Exercise objective: Starting at the first line of the records and stopping at the line that contains "La aplicación del medicamento puede causar", transcribe every line exactly and leave out the pictures.

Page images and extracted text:
════════════════
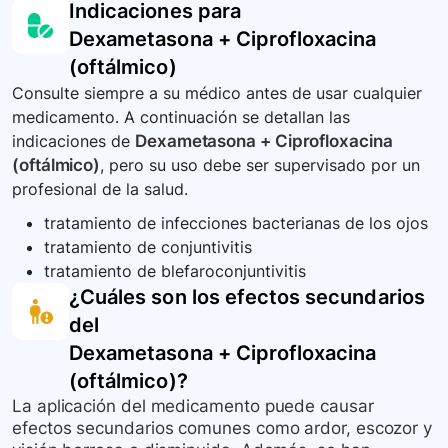
Indicaciones para
autoridades locales.
el ojo es menos probable que cause problemas
instrucciones de uso y no interrumpir el
Dexametasona + Ciprofloxacina
severos, pero la precaución es esencial.
tratamiento aunque se sienta mejor. Completa el
(oftálmico)
período de tratamiento indicado para evitar que
la infección se haga resistente.
Consulte siempre a su médico antes de usar cualquier
medicamento. A continuación se detallan las
indicaciones de
Dexametasona + Ciprofloxacina
(oftálmico)
, pero su uso debe ser supervisado por un
profesional de la salud.
tratamiento de infecciones bacterianas de los ojos
tratamiento de conjuntivitis
tratamiento de blefaroconjuntivitis
¿Cuáles son los efectos secundarios
del
Dexametasona + Ciprofloxacina
(oftálmico)
?
La aplicación del medicamento puede causar
efectos secundarios comunes como ardor, escozor y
════════════════
Exercise result:
Indicaciones para
autoridades locales.
el ojo es menos probable que cause problemas
instrucciones de uso y no interrumpir el
Dexametasona + Ciprofloxacina
severos, pero la precaución es esencial.
tratamiento aunque se sienta mejor. Completa el
(oftálmico)
período de tratamiento indicado para evitar que
la infección se haga resistente.
Consulte siempre a su médico antes de usar cualquier
medicamento. A continuación se detallan las
indicaciones de
Dexametasona + Ciprofloxacina
(oftálmico)
, pero su uso debe ser supervisado por un
profesional de la salud.
tratamiento de infecciones bacterianas de los ojos
tratamiento de conjuntivitis
tratamiento de blefaroconjuntivitis
¿Cuáles son los efectos secundarios
del
Dexametasona + Ciprofloxacina
(oftálmico)
?
La aplicación del medicamento puede causar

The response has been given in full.